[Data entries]
----------------

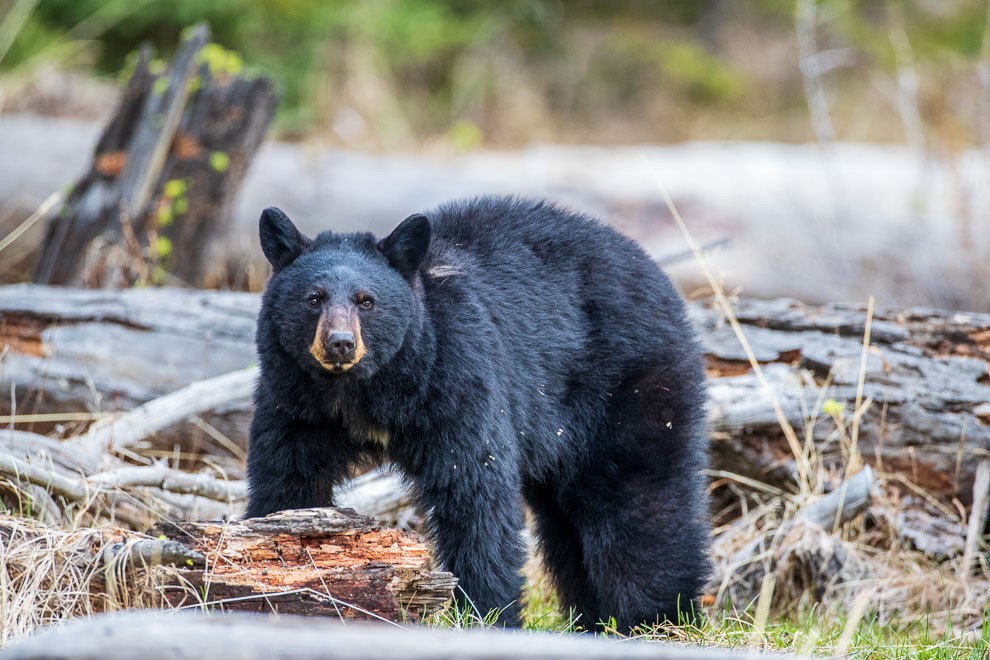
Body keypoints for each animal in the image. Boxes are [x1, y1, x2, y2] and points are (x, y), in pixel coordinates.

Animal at [248, 196, 712, 628]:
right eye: (313, 298)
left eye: (367, 301)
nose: (341, 344)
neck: (364, 390)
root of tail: (659, 278)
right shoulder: (296, 401)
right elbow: (286, 479)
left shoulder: (455, 377)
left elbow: (474, 492)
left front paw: (487, 612)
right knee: (567, 520)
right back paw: (596, 618)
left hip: (626, 385)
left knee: (639, 498)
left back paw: (659, 616)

----------------

> YOUR OBJECTIVE: In your answer, repeat all the entries exactly, but leave out the pictures.

> RESULT:
Body keypoints for each animal in the image. Boxes are [x1, y1, x2, y2] and points are (x, y), in pixel coordinates.

Animal at [248, 196, 712, 628]:
right eye: (313, 298)
left eye: (367, 301)
nose: (341, 344)
neck: (364, 390)
root of tail: (659, 278)
right shoulder: (296, 401)
right elbow: (286, 479)
left shoulder: (455, 377)
left elbow: (474, 492)
left front paw: (487, 612)
right knee: (567, 520)
right back paw: (596, 618)
left hip: (626, 385)
left knee: (639, 498)
left back paw: (659, 616)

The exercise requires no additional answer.